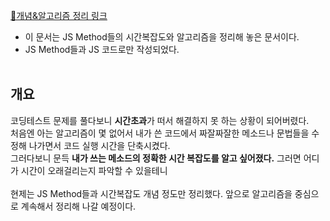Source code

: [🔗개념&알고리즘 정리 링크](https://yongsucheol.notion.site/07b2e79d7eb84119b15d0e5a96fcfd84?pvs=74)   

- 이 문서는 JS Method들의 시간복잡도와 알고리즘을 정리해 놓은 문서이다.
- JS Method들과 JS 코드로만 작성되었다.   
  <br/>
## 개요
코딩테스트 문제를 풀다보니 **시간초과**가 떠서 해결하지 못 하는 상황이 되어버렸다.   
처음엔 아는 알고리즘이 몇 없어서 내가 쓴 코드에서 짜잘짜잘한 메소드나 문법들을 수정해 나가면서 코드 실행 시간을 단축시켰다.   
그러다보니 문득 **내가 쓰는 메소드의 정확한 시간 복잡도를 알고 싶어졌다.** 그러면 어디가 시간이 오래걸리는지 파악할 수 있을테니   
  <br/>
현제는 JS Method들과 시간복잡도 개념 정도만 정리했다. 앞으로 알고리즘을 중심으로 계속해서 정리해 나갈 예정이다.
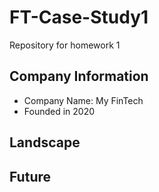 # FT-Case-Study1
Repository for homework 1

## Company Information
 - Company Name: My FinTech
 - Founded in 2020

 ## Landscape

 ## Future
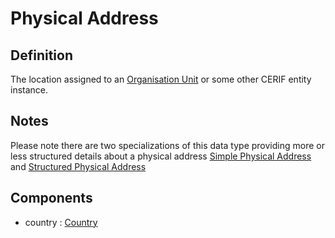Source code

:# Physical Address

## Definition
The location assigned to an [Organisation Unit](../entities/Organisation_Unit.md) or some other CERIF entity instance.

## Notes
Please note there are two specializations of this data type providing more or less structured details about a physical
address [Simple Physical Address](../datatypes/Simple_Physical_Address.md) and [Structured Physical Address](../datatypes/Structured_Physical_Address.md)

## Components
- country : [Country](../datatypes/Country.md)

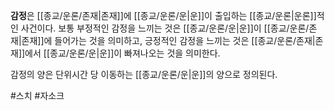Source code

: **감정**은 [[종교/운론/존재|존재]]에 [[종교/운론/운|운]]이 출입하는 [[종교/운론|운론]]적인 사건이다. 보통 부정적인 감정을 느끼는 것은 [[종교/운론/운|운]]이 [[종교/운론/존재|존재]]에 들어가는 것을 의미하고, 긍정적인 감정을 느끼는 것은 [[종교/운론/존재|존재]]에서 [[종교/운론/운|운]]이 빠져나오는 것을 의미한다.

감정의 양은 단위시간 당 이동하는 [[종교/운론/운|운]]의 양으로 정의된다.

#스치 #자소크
===============
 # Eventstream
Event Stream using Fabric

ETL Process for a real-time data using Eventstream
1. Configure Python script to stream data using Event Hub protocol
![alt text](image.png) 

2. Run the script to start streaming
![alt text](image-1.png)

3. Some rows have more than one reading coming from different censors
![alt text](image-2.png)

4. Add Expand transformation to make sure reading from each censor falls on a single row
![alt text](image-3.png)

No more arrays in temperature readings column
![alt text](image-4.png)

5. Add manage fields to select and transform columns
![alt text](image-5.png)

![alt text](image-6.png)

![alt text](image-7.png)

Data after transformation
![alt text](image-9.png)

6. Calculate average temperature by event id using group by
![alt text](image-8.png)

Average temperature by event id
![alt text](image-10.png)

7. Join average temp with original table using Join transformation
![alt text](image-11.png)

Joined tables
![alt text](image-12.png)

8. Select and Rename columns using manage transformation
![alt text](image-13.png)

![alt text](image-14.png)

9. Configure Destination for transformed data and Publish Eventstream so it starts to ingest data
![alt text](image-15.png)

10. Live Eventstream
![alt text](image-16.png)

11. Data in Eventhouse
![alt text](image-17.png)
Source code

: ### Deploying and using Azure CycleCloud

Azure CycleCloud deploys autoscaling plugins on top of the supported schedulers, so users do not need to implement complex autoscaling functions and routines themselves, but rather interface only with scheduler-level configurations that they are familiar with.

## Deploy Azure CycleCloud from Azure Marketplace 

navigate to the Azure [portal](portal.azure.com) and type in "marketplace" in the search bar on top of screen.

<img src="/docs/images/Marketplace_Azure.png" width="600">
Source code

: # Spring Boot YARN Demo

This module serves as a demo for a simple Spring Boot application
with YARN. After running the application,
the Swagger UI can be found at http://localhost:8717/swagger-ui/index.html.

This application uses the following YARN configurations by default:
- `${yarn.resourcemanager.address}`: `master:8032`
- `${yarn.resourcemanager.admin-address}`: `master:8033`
===============
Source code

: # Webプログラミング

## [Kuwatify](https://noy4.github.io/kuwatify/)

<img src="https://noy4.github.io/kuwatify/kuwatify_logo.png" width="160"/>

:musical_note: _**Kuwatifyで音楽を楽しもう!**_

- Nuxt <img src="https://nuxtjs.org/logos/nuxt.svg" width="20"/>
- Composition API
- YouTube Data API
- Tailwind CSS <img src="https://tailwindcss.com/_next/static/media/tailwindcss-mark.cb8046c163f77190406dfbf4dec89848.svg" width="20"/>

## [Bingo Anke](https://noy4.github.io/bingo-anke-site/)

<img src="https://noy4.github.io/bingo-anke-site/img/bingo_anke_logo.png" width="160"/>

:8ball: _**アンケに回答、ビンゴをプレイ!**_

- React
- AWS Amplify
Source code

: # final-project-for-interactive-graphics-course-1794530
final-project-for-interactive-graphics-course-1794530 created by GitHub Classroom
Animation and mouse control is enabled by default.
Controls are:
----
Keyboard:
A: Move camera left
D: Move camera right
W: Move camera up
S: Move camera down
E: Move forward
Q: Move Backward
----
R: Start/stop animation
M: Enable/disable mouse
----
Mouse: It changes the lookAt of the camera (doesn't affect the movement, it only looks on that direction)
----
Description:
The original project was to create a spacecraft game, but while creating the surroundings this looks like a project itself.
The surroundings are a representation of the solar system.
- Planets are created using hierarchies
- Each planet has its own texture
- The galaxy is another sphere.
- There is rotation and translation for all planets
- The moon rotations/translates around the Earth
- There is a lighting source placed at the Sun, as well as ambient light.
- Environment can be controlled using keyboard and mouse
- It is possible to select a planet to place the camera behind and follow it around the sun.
===============
* PROBLEM DETAILS
When a line in the listing has the word "camera", return that line.

* RESPONSE BELOW
A: Move camera left
D: Move camera right
W: Move camera up
S: Move camera down
Mouse: It changes the lookAt of the camera (doesn't affect the movement, it only looks on that direction)
- It is possible to select a planet to place the camera behind and follow it around the sun.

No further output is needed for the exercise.